My problem is that I now have the bulbs and need to know if an MR11 can be used in a MR16 light fitting. As I bought MR11's instead of the MR16's that I should have bought.

If not I'll send them back and get the MR16's.


----------



## rosalan (Aug 24, 2009)

If they are compatible with vehicles 12v supply then the only difference between the type no's are the fittings (little legs); some push twist, some have thick legs etc or so I believe.
Alan


----------



## thegamwellsmythes (Jul 29, 2008)

Ta for the info.

I think I'll compare the bulbs and see if they have the same leg size. If they are the same I'll have a go and see if they work I suppose.

My real concern was whether I would cause an electrical problem by using them. Wouldn't want something to overheat etc.


----------



## Ozzyjohn (Sep 3, 2007)

Hi,

It may be worth making a phone call to the suppliers to ask their advice...


Regards,
John


----------



## thegamwellsmythes (Jul 29, 2008)

Hi,

Yes, I've sent them an email but thought I'd ask the massive collective brain that is the MHF community while I wait for an answer.

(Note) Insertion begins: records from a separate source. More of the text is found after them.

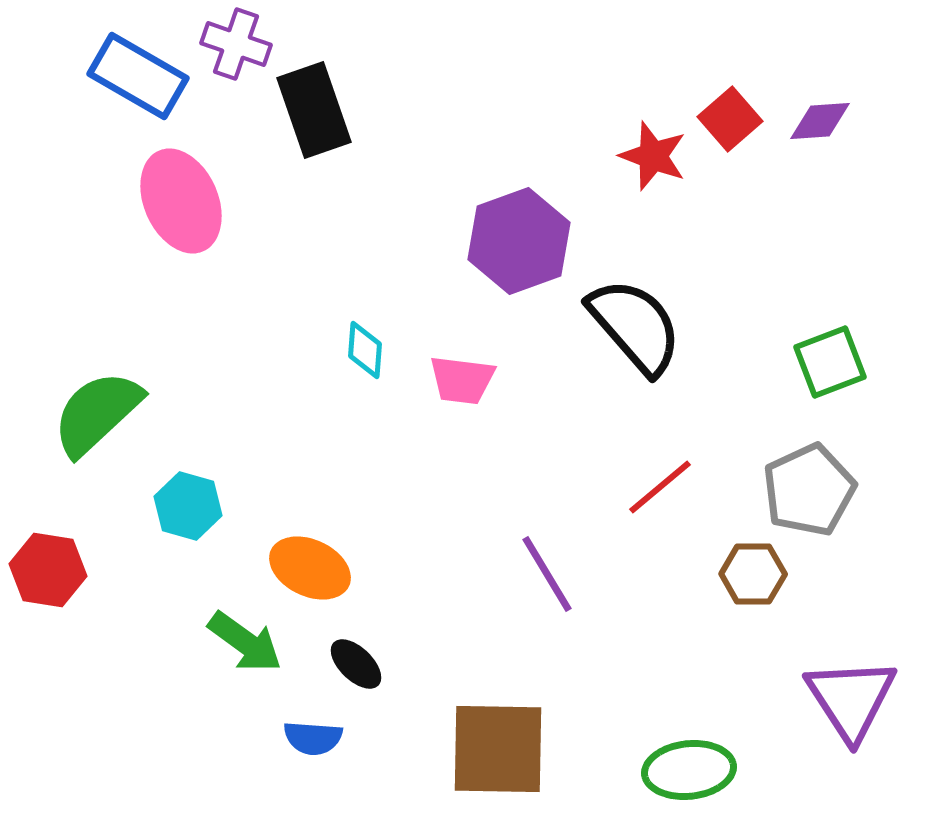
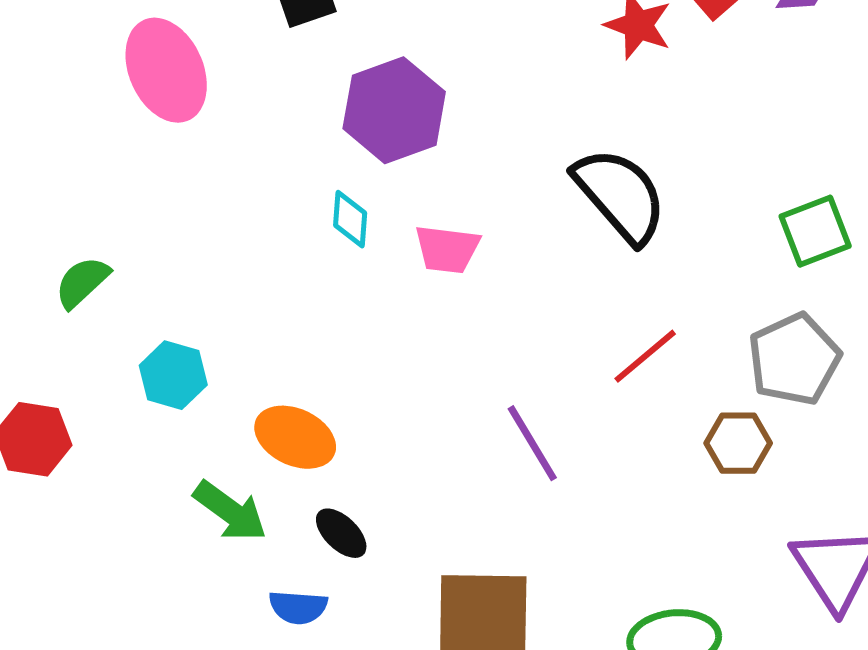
purple hexagon: (519, 241) -> (394, 110), moved
green semicircle: (97, 413) -> (82, 282), size x0.6

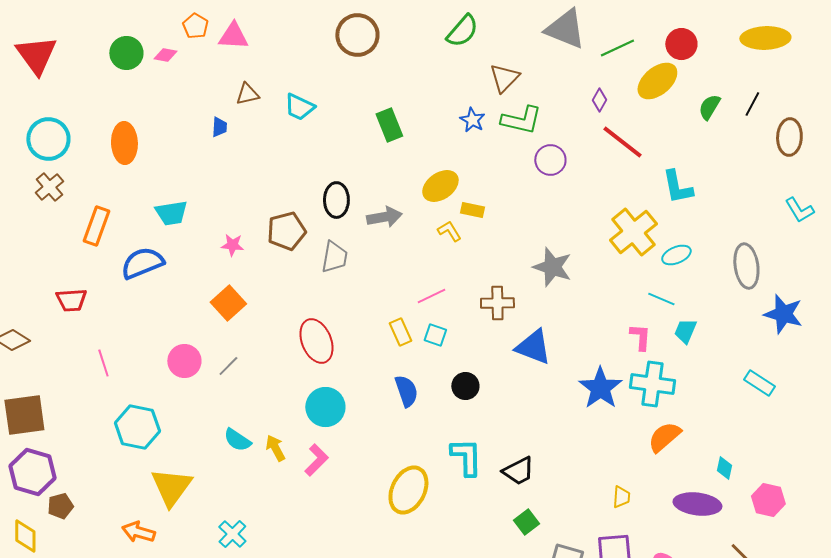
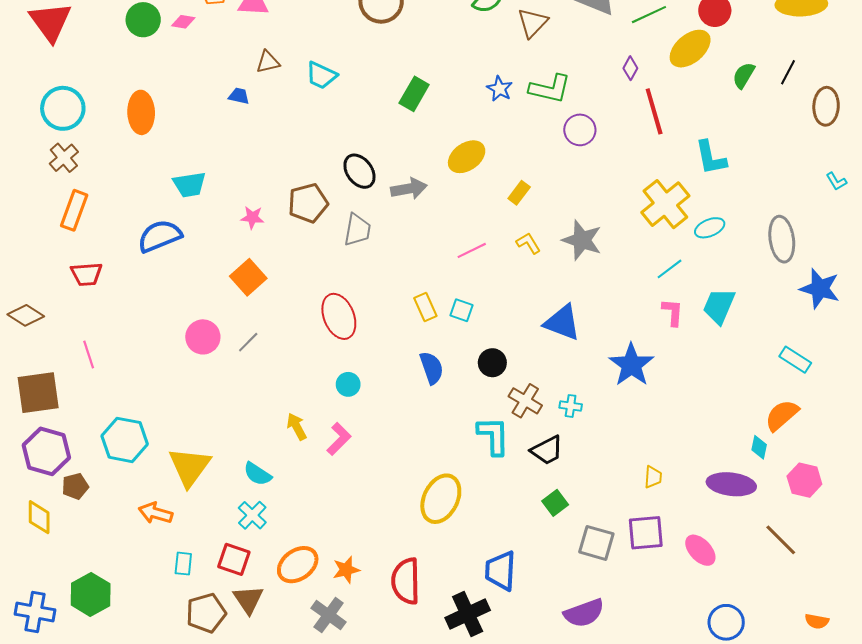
brown triangle: (504, 78) -> (533, 23), moved
green rectangle: (389, 125) -> (414, 94), turned 52
blue trapezoid: (219, 127) -> (239, 96), turned -80
red line: (622, 142) -> (654, 111), turned 36
black ellipse: (336, 200) -> (359, 171), turned -36
yellow rectangle: (472, 210) -> (519, 193), moved, turned -65
cyan L-shape: (799, 210) -> (836, 181), size x0.7
orange rectangle: (96, 226) -> (74, 210), moved
yellow L-shape: (449, 231) -> (528, 243), moved
pink line: (431, 296) -> (472, 250), moved
cyan line: (661, 299) -> (669, 269), moved, turned -60
brown cross: (497, 303) -> (525, 401), moved, turned 32
cyan trapezoid: (685, 331) -> (719, 306), size x1.4
pink line: (103, 363) -> (89, 354), moved
cyan cross: (652, 384) -> (571, 406), moved, size x0.5
cyan circle: (325, 407) -> (348, 384), size x0.6
cyan hexagon: (137, 427) -> (125, 440), moved
orange semicircle: (664, 437) -> (782, 415), moved
cyan semicircle: (237, 440) -> (257, 474), moved
yellow ellipse: (408, 490) -> (441, 499), moved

I'll post their response anyway just in case any one else is as dim as me in the future.


----------



## gaspode (May 9, 2005)

Electrically the MR11 and MR16 will be identical but pysically the MR11 is smaller, the pin spacing is less and the pin diameter is less. To put it in a nutshell, they won't fit unless you change the holder. Don't try to force them in, you'll break the glass encapsulation.

Speak to Saul at Aten Lighting, I'm sure he'll swap them without a fuss.


----------



## thegamwellsmythes (Jul 29, 2008)

Ta for the info about the pin spacing etc.

I haven't got one of our MR16s to compare the MR11s to so wasn't sure if they were the same.

I'm sure Aten will sort me out.


----------



## rosalan (Aug 24, 2009)

Even when you get the right LED's, depending on the type of halogen you are replacing, they can be difficult.
In my case the Halogen had two pins back centre. The LED to replace them was a disc shape with two pins back centre and naturally the disc was as large almost as the spotlight fitting. After many frustrating minutes I would get the pins into the socket only to find the LED dropped out on the first bump as the pins are a tad thinner than the Halogen pins. I read somewhere that a blob of blue tack on the back works; and it did. These were M16's
I finally discovered that a very large pair of tweezers would hold the LED for fitting.
Alan


----------



## thegamwellsmythes (Jul 29, 2008)

Alan,

Thanks for that, I wouldn't have thought of the blue tack option.

I've had a very helpful response from Aten who are digging me out of my self dug hole.

We're doing a swap for MR16's and I'm paying the small difference.

The information is all on the website, I just missed it, being a dimwit.

Very good service.

Thanks for all of the advice everyone.


----------